You no longer have the easy excuse of laziness to cling to and it’s certainly not economical. The sheer volume of human knowledge is now such that no one person can know more than a tiny fraction of it. Science and engineering is increasingly becoming cross-discipline and only partly due to the necessary proliferation of specialty subjects. It’s especially important that things be recorded for posterity in such a way that it isn’t impenetrable to everyone but experts in your particular niche subject. This isn’t just about accommodating people who think differently or have learning disabilities.
I will say that I think the biggest thing preventing this is probably the classroom chalkboard/whiteboard. With any luck someone will soon find an inexpensive way to do touch sensitive e-ink displays as large as a university chalkboard. It will have handwriting recognition, gesture manipulation and the ability to distinguish multiple input devices like “colored” styluses and erasers. Maybe even add speech recognition so teachers don’t continue to spend half their valuable lecture time writing out what they just said. The technology is mostly there. The displays need to get cheaper and speech recognition needs to improve but both are definitely happening even now.

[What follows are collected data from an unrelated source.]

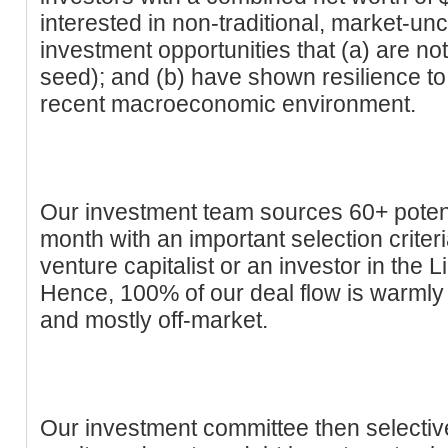
interested in non-traditional, market-un
investment opportunities that (a) are not
seed); and (b) have shown resilience to
recent macroeconomic environment.
Our investment team sources 60+ poten
month with an important selection criteri
venture capitalist or an investor in the 
Hence, 100% of our deal flow is warmly r
and mostly off-market.
Our investment committee then selective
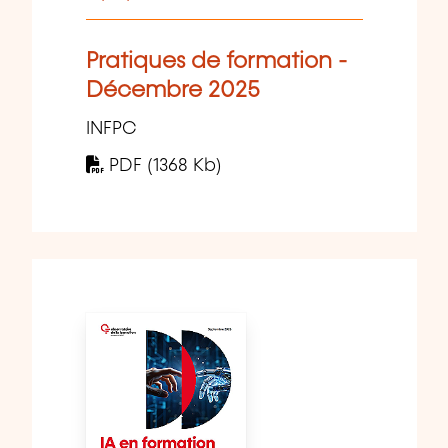
Pratiques de formation -
Décembre 2025
INFPC
PDF (1368 Kb)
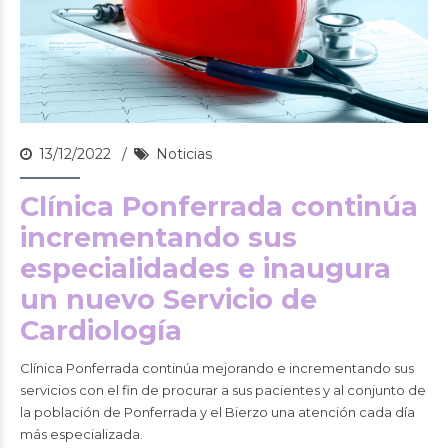
13/12/2022
Noticias
Clínica Ponferrada continúa
incrementando sus
especialidades e inaugura
un nuevo Servicio de
Cardiología
Clínica Ponferrada continúa mejorando e incrementando sus
servicios con el fin de procurar a sus pacientes y al conjunto de
la población de Ponferrada y el Bierzo una atención cada día
más especializada.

If you are a visual-only thinker, please let me know if I’m wrong in thinking that words work almost as well as arbitrary symbols/icons for you. I don’t mean word problems (though, the linguistic thinkers of the world would like that); just a few letters grouped together in a non-arbitrary way. A grouping you probably already know since you’ve managed to get this far in my rant.

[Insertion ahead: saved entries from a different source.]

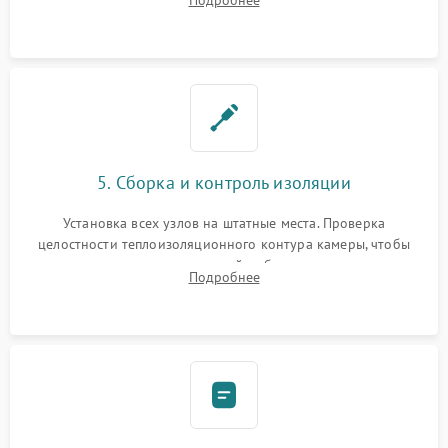
Подробнее
выгоревших реле, восстановление контактов и замена
уплотнителя.
5. Сборка и контроль изоляции
Установка всех узлов на штатные места. Проверка
целостности теплоизоляционного контура камеры, чтобы
исключить перегрев кухонной мебели и потерю тепла.
Подробнее
Надежная фиксация клемм и сборка корпуса шкафа.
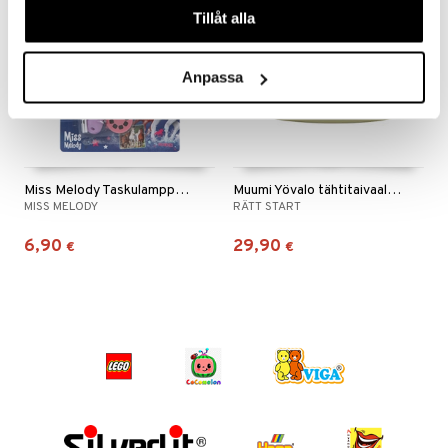
Tillåt alla
Anpassa
Miss Melody Taskulamppu visuaalisella teholla
Muumi Yövalo tähtitaivaalla ja musiikilla
MISS MELODY
RÄTT START
6,90
29,90
€
€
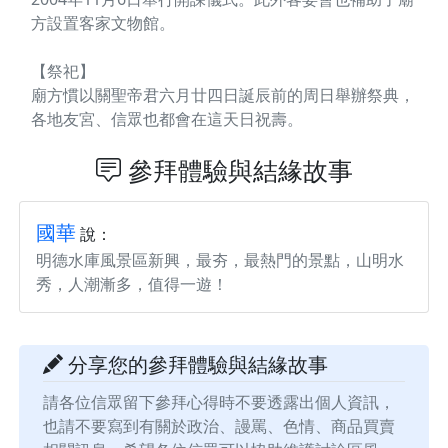
方設置客家文物館。
【祭祀】
廟方慣以關聖帝君六月廿四日誕辰前的周日舉辦祭典，
各地友宮、信眾也都會在這天日祝壽。
參拜體驗與結緣故事
國華
說：
明德水庫風景區新興，最夯，最熱門的景點，山明水
秀，人潮漸多，值得一遊！
分享您的參拜體驗與結緣故事
請各位信眾留下參拜心得時不要透露出個人資訊，
也請不要寫到有關於政治、謾罵、色情、商品買賣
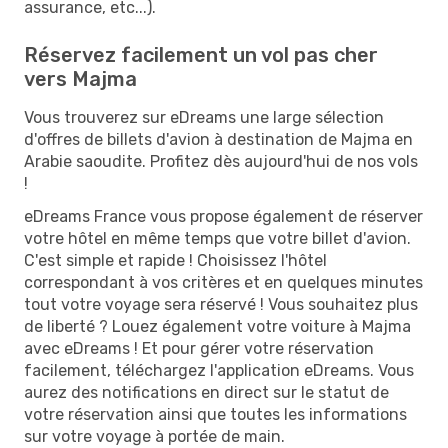
assurance, etc...).
Réservez facilement un vol pas cher
vers Majma
Vous trouverez sur eDreams une large sélection
d'offres de billets d'avion à destination de Majma en
Arabie saoudite. Profitez dès aujourd'hui de nos vols
!
eDreams France vous propose également de réserver
votre hôtel en même temps que votre billet d'avion.
C'est simple et rapide ! Choisissez l'hôtel
correspondant à vos critères et en quelques minutes
tout votre voyage sera réservé ! Vous souhaitez plus
de liberté ? Louez également votre voiture à Majma
avec eDreams ! Et pour gérer votre réservation
facilement, téléchargez l'application eDreams. Vous
aurez des notifications en direct sur le statut de
votre réservation ainsi que toutes les informations
sur votre voyage à portée de main.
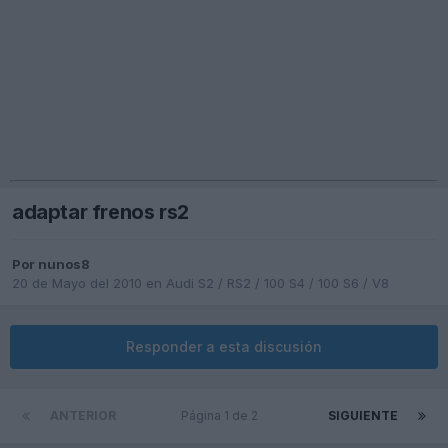
adaptar frenos rs2
Por
nunos8
20 de Mayo del 2010
en
Audi S2 / RS2 / 100 S4 / 100 S6 / V8
Responder a esta discusión
ANTERIOR
Página 1 de 2
SIGUIENTE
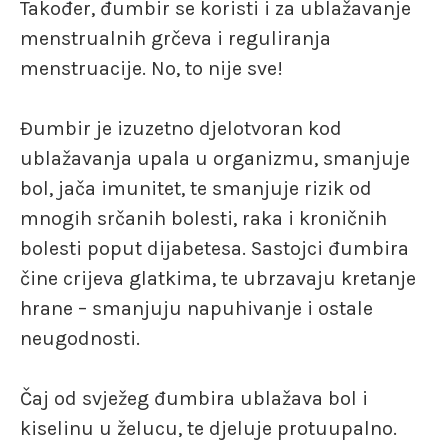
Također, đumbir se koristi i za ublažavanje
menstrualnih grčeva i reguliranja
menstruacije. No, to nije sve!
Đumbir je izuzetno djelotvoran kod
ublažavanja upala u organizmu, smanjuje
bol, jača imunitet, te smanjuje rizik od
mnogih srčanih bolesti, raka i kroničnih
bolesti poput dijabetesa. Sastojci đumbira
čine crijeva glatkima, te ubrzavaju kretanje
hrane – smanjuju napuhivanje i ostale
neugodnosti.
Čaj od svježeg đumbira ublažava bol i
kiselinu u želucu, te djeluje protuupalno.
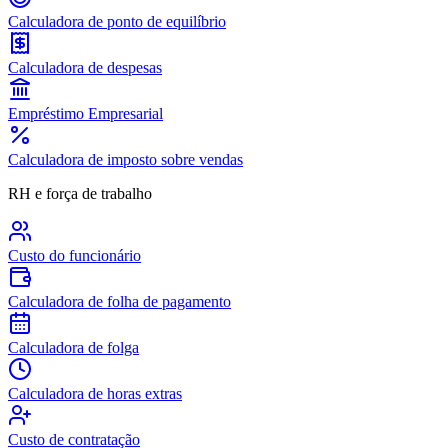
Calculadora de ponto de equilíbrio
Calculadora de despesas
Empréstimo Empresarial
Calculadora de imposto sobre vendas
RH e força de trabalho
Custo do funcionário
Calculadora de folha de pagamento
Calculadora de folga
Calculadora de horas extras
Custo de contratação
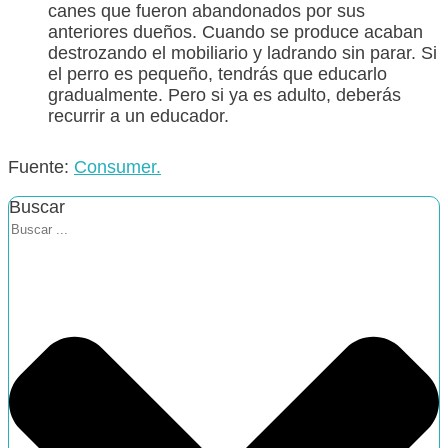
canes que fueron abandonados por sus
anteriores dueños. Cuando se produce acaban
destrozando el mobiliario y ladrando sin parar. Si
el perro es pequeño, tendrás que educarlo
gradualmente. Pero si ya es adulto, deberás
recurrir a un educador.
Fuente:
Consumer.
Buscar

The current large corpus of information could be an issue but we’ve done it before. Go back and read papers by James Clerk Maxwell and you’ll notice quite a bit of difference in terminology, variable names and notation — to the point it’s challenging to understand. Hell, the famous equations named after him are completely different from what he wrote because he used Quaternion Algebra which is counter-intuitive and mostly only used by game programmers these days. Every time the world agrees on a new greek, a new/simpler way of notating an existing method, or names something after the person who invented it, you are obsoleting earlier work. There should always be some people who bother to learn the old way. If not, we have documentation like Wikipedia’s to use as a reference.

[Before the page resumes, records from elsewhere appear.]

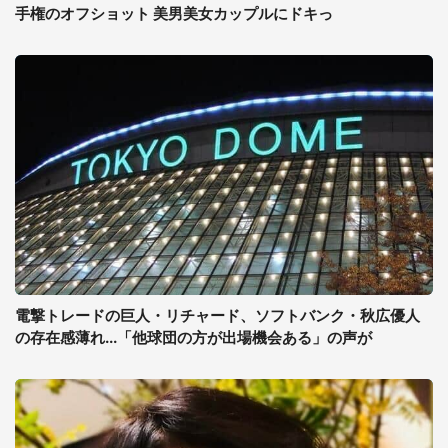
手権のオフショット 美男美女カップルにドキっ
電撃トレードの巨人・リチャード、ソフトバンク・秋広優人
の存在感薄れ...「他球団の方が出場機会ある」の声が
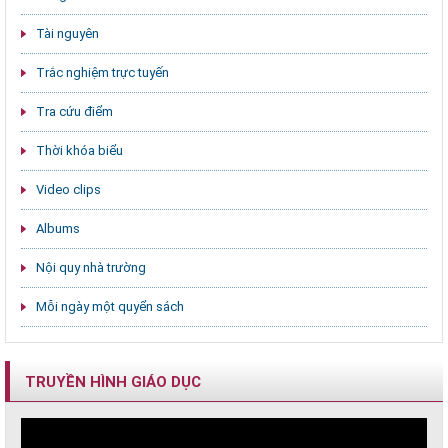
Tài nguyên
Trắc nghiệm trực tuyến
Tra cứu điểm
Thời khóa biểu
Video clips
Albums
Nội quy nhà trường
Mỗi ngày một quyển sách
TRUYỀN HÌNH GIÁO DỤC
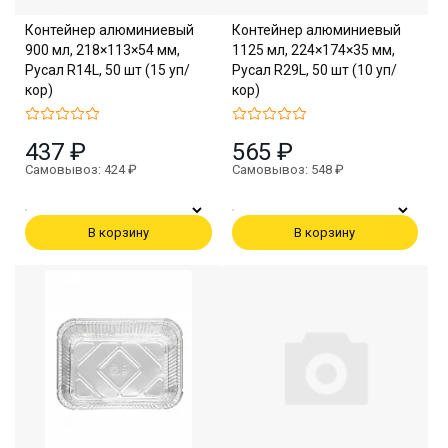
Контейнер алюминиевый
Контейнер алюминиевый
900 мл, 218×113×54 мм,
1125 мл, 224×174×35 мм,
Русал R14L, 50 шт (15 уп/
Русал R29L, 50 шт (10 уп/
кор)
кор)
437 ₽
565 ₽
Самовывоз: 424 ₽
Самовывоз: 548 ₽
В корзину
В корзину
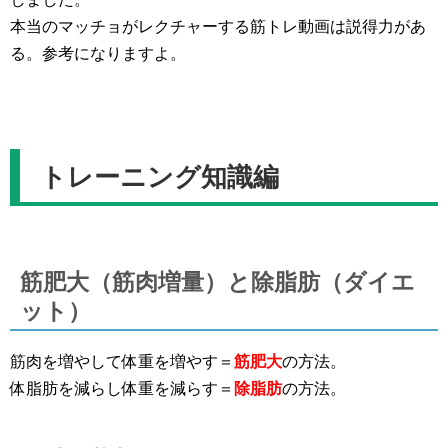
本当のマッチョがレクチャーする筋トレ動画は説得力があ
る。参考になりますよ。
トレーニング知識編
筋肥大（筋肉増量）と除脂肪（ダイエ
ット）
筋肉を増やして体重を増やす＝
筋肥大
の方法。
体脂肪を減らし体重を減らす＝
除脂肪
の方法。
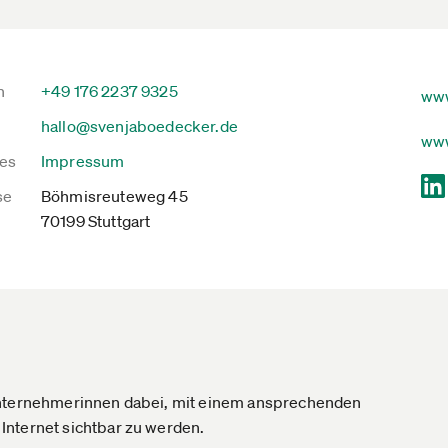
n
+49 176 2237 9325
www
hallo@svenjaboedecker.de
www
es
Impressum
se
Böhmisreuteweg 45
70199 Stuttgart
 Unternehmerinnen dabei, mit einem ansprechenden
Internet sichtbar zu werden.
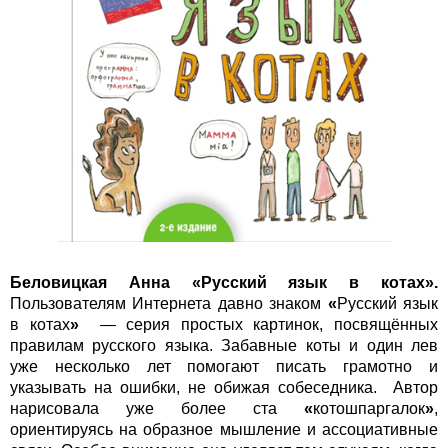
Беловицкая Анна
«
Русский язык в котах
».
Пользователям Интернета давно знаком
«
Русский язык
в котах
»
— серия простых картинок, посвящённых
правилам русского языка. Забавные коты и один лев
уже несколько лет помогают писать грамотно и
указывать на ошибки, не обижая собеседника. Автор
нарисовала уже более ста
«
котошпаргалок
»
,
ориентируясь на образное мышление и ассоциативные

What’s my suggestion? Adopt a functional programming language based on lambda calculus like Haskell, ML, Caml, or F#. Nearly everyone already uses that sort of thing in applied mathematics every day (MATLAB and other tools) so why not use code for teaching and published papers? Additionally, promulgate a style guide that covers variable and function naming like programmers do for pretty much every other language.
The only other objection I can think of is that it’s arguably easier to see how you might be able to cancel things out or rearrange them with a shorthand notation. I’m not convinced that’s a huge problem, though.
If you’ve got any suggestions for how to solve that or know of any other reasons not to reform mathematical notation, leave a comment. Please refrain from citing tradition (they change, get over it) or technophobia (our generations will all be dead one day soon, get over it) but otherwise I’d appreciate feedback.
If you want to call me an ignorant fool, crappy writer, ugly butt-face, or accuse me of bestiality, fine, but please expand on your creative insult by providing detailed reasons of why you think so. Insults, sadly, don’t advance the argument toward a resolution on their own.